### [TASK OBJECTIVE]
Copy each line below that includes "inputs".

### [ENTRIES PROVIDED]

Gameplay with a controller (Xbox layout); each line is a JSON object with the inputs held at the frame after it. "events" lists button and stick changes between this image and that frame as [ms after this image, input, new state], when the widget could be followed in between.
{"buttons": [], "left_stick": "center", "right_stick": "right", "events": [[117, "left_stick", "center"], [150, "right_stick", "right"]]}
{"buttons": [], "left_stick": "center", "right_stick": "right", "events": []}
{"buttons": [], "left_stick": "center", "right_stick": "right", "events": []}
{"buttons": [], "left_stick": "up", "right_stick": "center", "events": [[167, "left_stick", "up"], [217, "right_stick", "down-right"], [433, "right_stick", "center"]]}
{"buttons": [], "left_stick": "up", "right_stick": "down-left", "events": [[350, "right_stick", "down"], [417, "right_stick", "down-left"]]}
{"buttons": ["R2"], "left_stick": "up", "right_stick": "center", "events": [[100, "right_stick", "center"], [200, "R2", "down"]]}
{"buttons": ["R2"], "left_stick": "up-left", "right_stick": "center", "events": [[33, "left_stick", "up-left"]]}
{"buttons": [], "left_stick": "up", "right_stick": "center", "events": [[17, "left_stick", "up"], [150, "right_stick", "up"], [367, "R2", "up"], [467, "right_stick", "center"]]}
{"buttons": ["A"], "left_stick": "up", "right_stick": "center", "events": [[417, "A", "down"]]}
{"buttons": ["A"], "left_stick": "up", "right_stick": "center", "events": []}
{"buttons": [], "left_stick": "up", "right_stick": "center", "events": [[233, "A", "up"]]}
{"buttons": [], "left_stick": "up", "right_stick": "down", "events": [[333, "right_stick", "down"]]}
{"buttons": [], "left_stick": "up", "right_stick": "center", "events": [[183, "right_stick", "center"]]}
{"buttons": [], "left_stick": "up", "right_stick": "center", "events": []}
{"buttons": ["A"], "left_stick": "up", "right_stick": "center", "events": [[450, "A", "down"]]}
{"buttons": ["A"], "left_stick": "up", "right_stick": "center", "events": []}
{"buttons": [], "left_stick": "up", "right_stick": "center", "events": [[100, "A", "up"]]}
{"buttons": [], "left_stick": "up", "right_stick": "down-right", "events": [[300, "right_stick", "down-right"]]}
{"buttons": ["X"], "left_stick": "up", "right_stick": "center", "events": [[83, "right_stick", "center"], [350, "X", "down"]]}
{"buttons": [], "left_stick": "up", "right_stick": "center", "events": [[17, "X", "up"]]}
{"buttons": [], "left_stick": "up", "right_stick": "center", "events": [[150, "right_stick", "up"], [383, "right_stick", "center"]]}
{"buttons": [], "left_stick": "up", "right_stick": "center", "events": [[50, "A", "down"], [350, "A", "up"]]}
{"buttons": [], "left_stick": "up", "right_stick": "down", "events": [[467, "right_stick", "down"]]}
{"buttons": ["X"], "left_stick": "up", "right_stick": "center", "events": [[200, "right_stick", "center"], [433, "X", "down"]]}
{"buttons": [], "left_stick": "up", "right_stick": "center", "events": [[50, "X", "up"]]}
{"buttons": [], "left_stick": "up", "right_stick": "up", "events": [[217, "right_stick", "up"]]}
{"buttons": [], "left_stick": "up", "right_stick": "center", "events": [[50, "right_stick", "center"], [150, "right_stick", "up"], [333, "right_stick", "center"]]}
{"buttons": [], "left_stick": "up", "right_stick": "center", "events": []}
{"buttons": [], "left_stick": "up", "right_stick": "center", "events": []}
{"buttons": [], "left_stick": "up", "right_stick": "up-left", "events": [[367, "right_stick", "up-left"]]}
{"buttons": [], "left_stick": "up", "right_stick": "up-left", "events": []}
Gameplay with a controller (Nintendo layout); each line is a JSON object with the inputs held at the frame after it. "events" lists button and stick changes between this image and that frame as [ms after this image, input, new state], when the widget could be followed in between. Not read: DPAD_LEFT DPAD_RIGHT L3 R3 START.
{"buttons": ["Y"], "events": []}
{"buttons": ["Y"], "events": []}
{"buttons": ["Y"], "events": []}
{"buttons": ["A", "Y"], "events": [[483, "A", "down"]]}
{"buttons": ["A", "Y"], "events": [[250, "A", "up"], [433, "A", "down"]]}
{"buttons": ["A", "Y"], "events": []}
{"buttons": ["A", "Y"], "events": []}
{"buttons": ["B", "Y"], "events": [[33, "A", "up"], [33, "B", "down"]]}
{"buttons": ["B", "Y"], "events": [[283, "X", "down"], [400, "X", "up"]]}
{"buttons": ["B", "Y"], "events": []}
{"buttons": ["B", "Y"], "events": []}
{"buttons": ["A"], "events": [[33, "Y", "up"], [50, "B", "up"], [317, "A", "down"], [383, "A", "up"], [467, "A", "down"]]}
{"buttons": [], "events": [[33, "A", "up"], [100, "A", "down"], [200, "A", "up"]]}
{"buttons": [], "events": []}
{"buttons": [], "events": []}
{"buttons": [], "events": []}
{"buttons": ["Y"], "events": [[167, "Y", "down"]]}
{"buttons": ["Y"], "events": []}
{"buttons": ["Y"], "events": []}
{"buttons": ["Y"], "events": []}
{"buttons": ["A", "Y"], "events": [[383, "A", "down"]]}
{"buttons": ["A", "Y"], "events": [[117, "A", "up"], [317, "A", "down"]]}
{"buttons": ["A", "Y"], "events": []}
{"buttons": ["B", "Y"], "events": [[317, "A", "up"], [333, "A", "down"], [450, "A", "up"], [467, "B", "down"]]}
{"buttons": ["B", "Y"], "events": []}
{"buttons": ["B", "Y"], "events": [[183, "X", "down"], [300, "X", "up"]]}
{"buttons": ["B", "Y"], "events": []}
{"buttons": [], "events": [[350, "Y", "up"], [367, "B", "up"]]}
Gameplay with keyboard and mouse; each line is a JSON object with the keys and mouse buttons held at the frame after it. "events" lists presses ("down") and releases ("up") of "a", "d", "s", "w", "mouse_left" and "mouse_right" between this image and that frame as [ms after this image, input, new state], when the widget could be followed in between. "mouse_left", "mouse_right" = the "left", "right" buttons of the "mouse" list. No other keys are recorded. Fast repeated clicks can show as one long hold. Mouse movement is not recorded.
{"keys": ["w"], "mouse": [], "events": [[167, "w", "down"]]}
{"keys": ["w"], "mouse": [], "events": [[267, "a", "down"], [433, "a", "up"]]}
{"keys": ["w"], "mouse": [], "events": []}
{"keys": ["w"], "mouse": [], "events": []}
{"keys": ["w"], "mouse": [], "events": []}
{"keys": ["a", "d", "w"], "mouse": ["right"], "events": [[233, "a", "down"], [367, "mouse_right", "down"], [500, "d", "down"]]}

### [RESPONSE]
Gameplay with a controller (Xbox layout); each line is a JSON object with the inputs held at the frame after it. "events" lists button and stick changes between this image and that frame as [ms after this image, input, new state], when the widget could be followed in between.
Gameplay with a controller (Nintendo layout); each line is a JSON object with the inputs held at the frame after it. "events" lists button and stick changes between this image and that frame as [ms after this image, input, new state], when the widget could be followed in between. Not read: DPAD_LEFT DPAD_RIGHT L3 R3 START.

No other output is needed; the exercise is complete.